Dimensi ini merupakan sekumpulan ayat-ayat dalam Al Quran yang meginformasikan bahwa Allah memperintahkan manusia untuk berusaha dengan sungguh-sungguh untuk mencapai cita-cita dan tujuan hidup yang dipilihnya.

  • Sesungguhnya Allah tidak merobah keadaan sesuatu kaum sehingga mereka merobah keadaan yang ada pada diri mereka sendiri. Dan apabila Allah menghendaki keburukan terhadap sesuatu kaum, maka tak ada yang dapat menolaknya; dan sekali-kali tak ada pelindung bagi mereka selain Dia (Ar Ra'd / QS. 13:11)
  • (Allah) Yang menjadikan mati dan hidup, supaya Dia menguji kamu, siapa di antara kamu yang lebih baik amalnya. Dan Dia Maha Perkasa lagi Maha Pengampun (Al Mulk / QS. 67:2)
  • Sesungguhnya orang-orang yang beriman, orang-orang Yahudi, Nasrani, Shabiin (orang-orang yang mengikuti syariat Nabi zaman dahulu, atau orang-orang yang menyembah bintang atau dewa-dewa), siapa saja di antara mereka yang benar-benar beriman kepada Allah dan hari kemudian, dan beramal saleh, maka mereka akan menerima ganjaran mereka di sisi Tuhan mereka, tidak ada rasa takut atas mereka, dan tidak juga mereka akan bersedih (Al-Baqarah / QS. 2:62). Iman kepada Allah dan hari kemudian dalam arti juga beriman kepada Rasul, kitab suci, malaikat, dan takdir.
  • ... barangsiapa yang ingin (beriman) hendaklah ia beriman, dan barangsiapa yang ingin (kafir) biarlah ia kafir... (Al Kahfi / QS. 18:29)

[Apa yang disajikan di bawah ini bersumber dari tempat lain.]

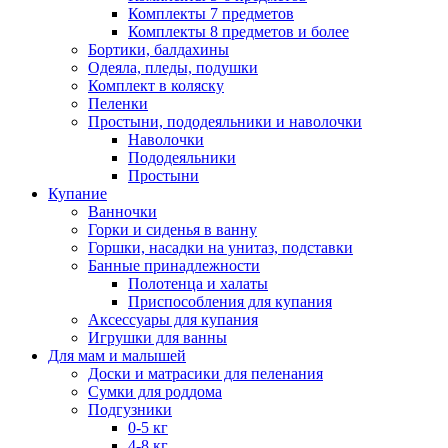
Комплекты 7 предметов
Комплекты 8 предметов и более
Бортики, балдахины
Одеяла, пледы, подушки
Комплект в коляску
Пеленки
Простыни, пододеяльники и наволочки
Наволочки
Пододеяльники
Простыни
Купание
Ванночки
Горки и сиденья в ванну
Горшки, насадки на унитаз, подставки
Банные принадлежности
Полотенца и халаты
Приспособления для купания
Аксессуары для купания
Игрушки для ванны
Для мам и малышей
Доски и матрасики для пеленания
Сумки для роддома
Подгузники
0-5 кг
4-8 кг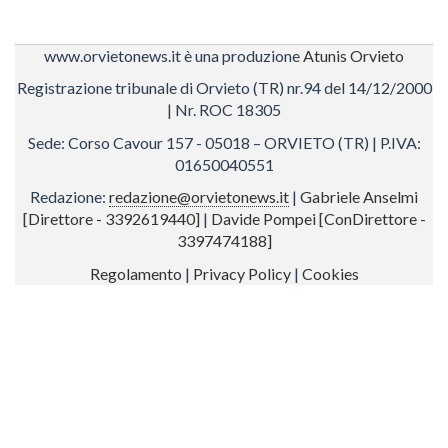
www.orvietonews.it è una produzione
Atunis Orvieto
Registrazione tribunale di Orvieto (TR) nr.94 del 14/12/2000
| Nr. ROC 18305
Sede: Corso Cavour 157 - 05018 – ORVIETO (TR) | P.IVA:
01650040551
Redazione:
redazione@orvietonews.it
|
Gabriele Anselmi
[Direttore - 3392619440]
|
Davide Pompei [ConDirettore -
3397474188]
Regolamento
|
Privacy Policy
|
Cookies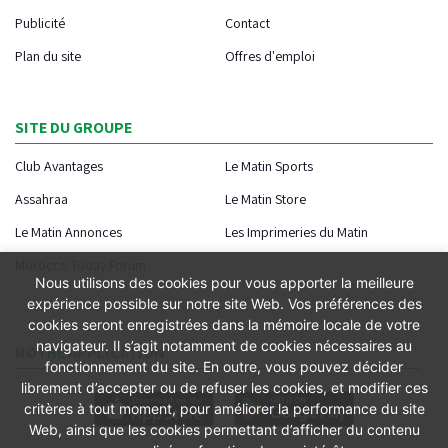
Publicité
Contact
Plan du site
Offres d'emploi
SITE DU GROUPE
Club Avantages
Le Matin Sports
Assahraa
Le Matin Store
Le Matin Annonces
Les Imprimeries du Matin
Morocco Today Forum
Nous utilisons des cookies pour vous apporter la meilleure
expérience possible sur notre site Web. Vos préférences des
cookies seront enregistrées dans la mémoire locale de votre
navigateur. Il s’agit notamment de cookies nécessaires au
NOTRE APPLICATION
fonctionnement du site. En outre, vous pouvez décider
librement d’accepter ou de refuser les cookies, et modifier ces
critères à tout moment, pour améliorer la performance du site
Web, ainsi que les cookies permettant d’afficher du contenu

Implikasi Iman kepada Takdir

Kesadaran manusia untuk beragama merupakan kesadaran akan kelemahan dirinya. Terkait dengan fenomena takdir, maka wujud kelemahan manusia itu ialah ketidaktahuannya akan takdirnya. Manusia tidak tahu apa yang sebenarnya akan terjadi. Kemampuan berfikirnya memang dapat membawa dirinya kepada perhitungan, proyeksi dan perencanaan yang canggih. Namun setelah diusahakan realisasinya tidak selalu sesuai dengan keinginannya. Manuisa hanya tahu takdirnya setelah terjadi.

Oleh sebab itu sekiranya manusia menginginkan perubahan kondisi dalam menjalani hidup di dunia ini, diperintah oleh Allah untuk berusaha dan berdoa untuk merubahnya. Usaha perubahan yang dilakukan oleh manusia itu, kalau berhasil seperti yang diinginkannya maka Allah melarangnya untuk menepuk dada sebagai hasil karyanya sendiri. Bahkan sekiranya usahanya itu dinialianya gagal dan bahkan manusia itu sedih bermuram durja menganggap dirinya sumber kegagalan, maka Allah juga menganggap hal itu sebagai kesombongan yang dilarang juga (Al Hadiid QS. 57:23).

Kesimpulannya, karena manusia itu lemah (antara lain tidak tahu akan takdirnya) maka diwajibkan untuk berusaha secara bersungguh-sungguh untuk mencapai tujuan hidupnya yaitu beribadah kepada Allah. Dalam menjalani hidupnya, manusia diberikan pegangan hidup berupa wahyu Allah yaitu Al Quran dan Al Hadits untuk ditaati.